Utah has ample university-trained professionals and a good pool of workers to fill low-skill, entry-level jobs - and a big gap in between.
It's one of Utah's ironies, according to a report by the Utah Council on Vocational-Technical Education, that the state enjoys a low unemployment rate (4 percent unemployment in February this year) but falls well below national wage averages and per capita income."Wages earned by Utah workers are so low that the impact of virtually full employment is not enough to make our economy boom," the council report said. The report was discussed and adopted during a meeting Wednesday in the Salt Lake Community College.
During 1988, more than 20,000 new jobs were easily filled, but the state needs more higher-skilled, higher-paying jobs if major economic improvement is to take place, the report says. Those are the jobs that are created in the vocational-technical fields, council members said.
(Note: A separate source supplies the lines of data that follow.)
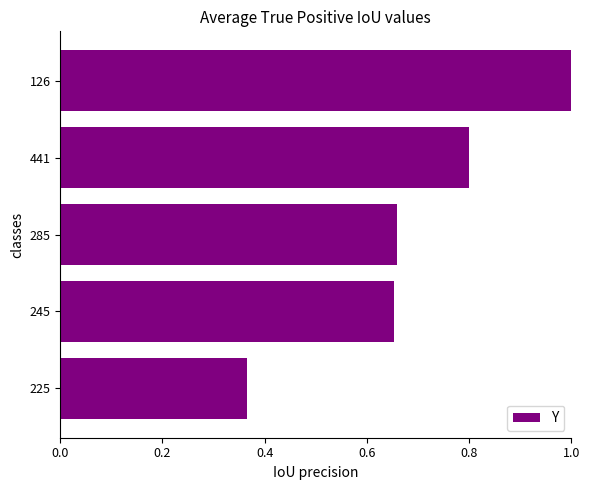

What is the difference between the maximum and minimum values?

0.6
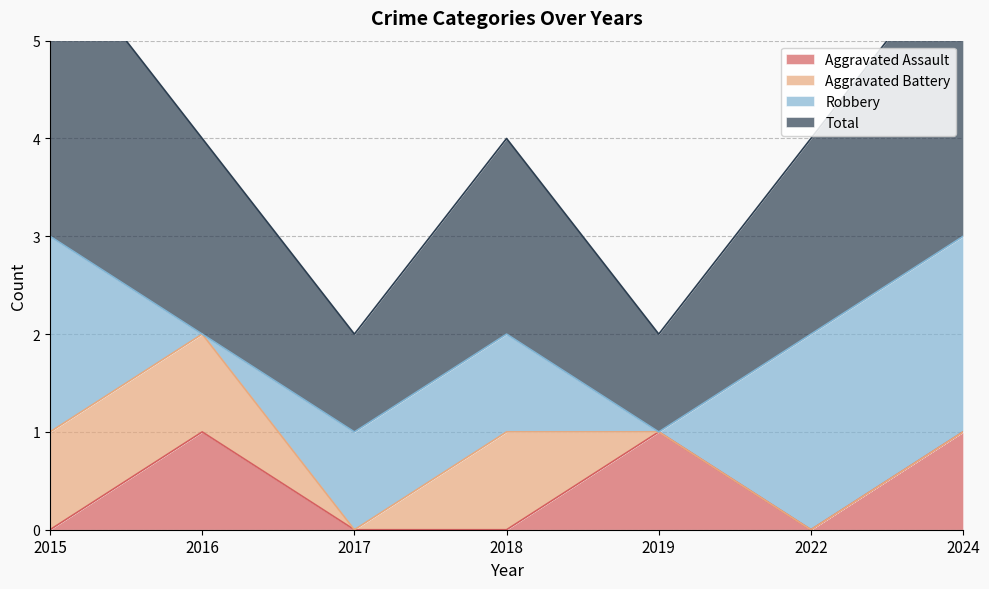

List the labels in order of Aggravated Assault value, smallest first.

2015, 2017, 2018, 2022, 2016, 2019, 2024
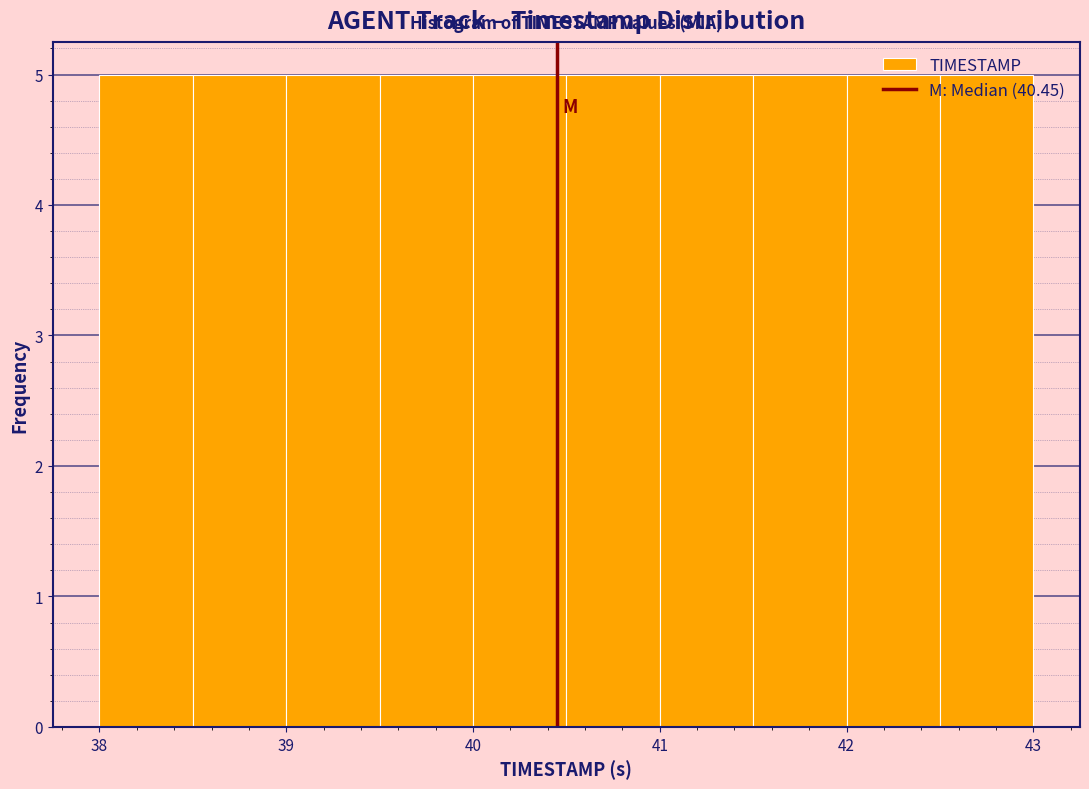

Reading left to right, transcribe this chart: for each bar, give the range it covers on the x-axis and its height. The values are not printed on the chart, so give them approximately, as read against the axis.

38.0 to 38.5: 5
38.5 to 39.0: 5
39.0 to 39.5: 5
39.5 to 40.0: 5
40.0 to 40.5: 5
40.5 to 41.0: 5
41.0 to 41.5: 5
41.5 to 42.0: 5
42.0 to 42.5: 5
42.5 to 43.0: 5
In 1987, Utah workers earned only 87.8 percent of the national average and only 73 percent of the per capita average. The figures appear low because of Utah's larger families and more one-income households, said Jack C. Higbee, council executive, but also indicate a comparatively large number of low-paying jobs.
An increase in jobs at the technician level - higher than service-related jobs and lower than professional jobs - would "make a major difference in Utah's economy," the report says.
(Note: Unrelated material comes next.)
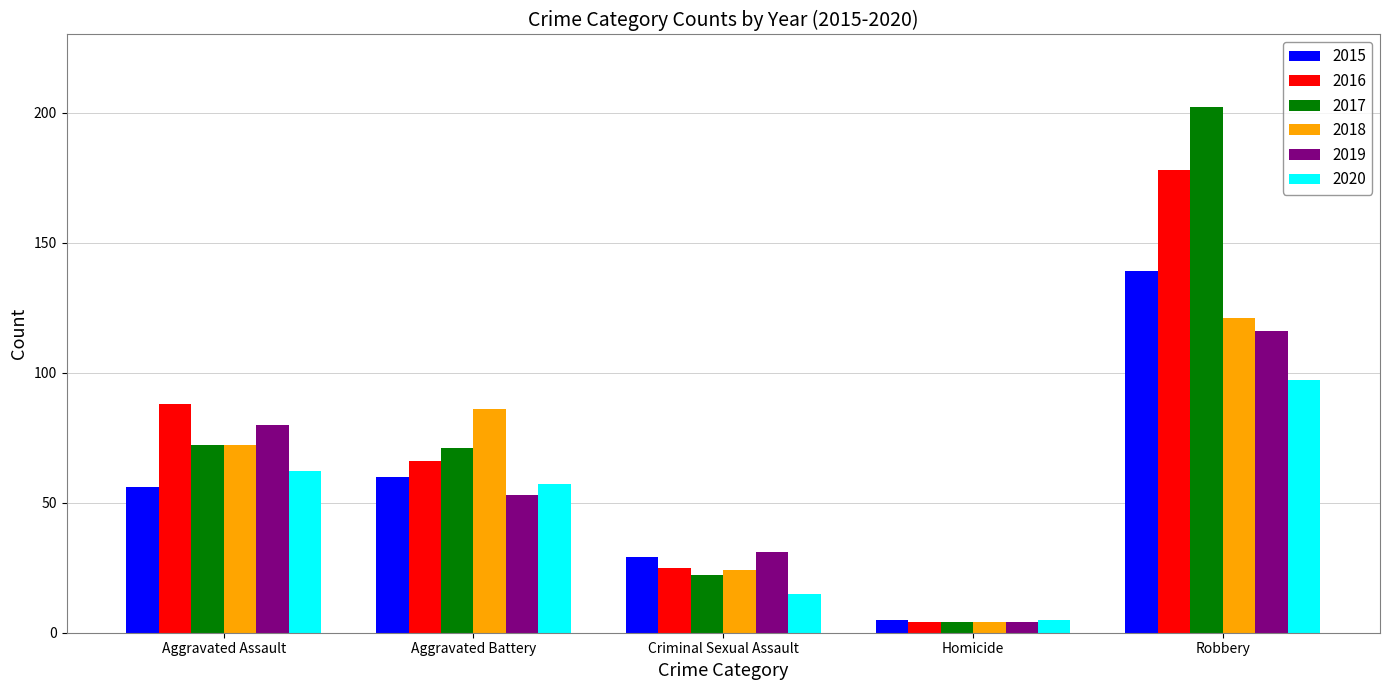

What is the approximate value of 2015 at Aggravated Battery, to the nearest 10?

60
The potential for these types of jobs in Utah over the next few years has jumped with the arrival of new aerospace companies and the prospects for more industry in this vein, Higbee said.
Utah's emphasis on college education exacerbates the problem. High school students avoid vocational-technical classes, then go on to college, only to drop out after three to seven quarters without a marketable skill. Changing the attitudes of parents and the public about vocational-technical jobs would help relieve the problem. Instead, enrollment in vocational classes, both in high schools and in the area vocational centers, actually is decreasing.
State funding for vocational/technical education in the public schools actually has slipped slightly in recent years, Higbee said.
SLCC President Orval Carnahan told the council that even with a growing perception of the community colleges as a springboard to the universities, the emphasis on vocational education has not been diminished.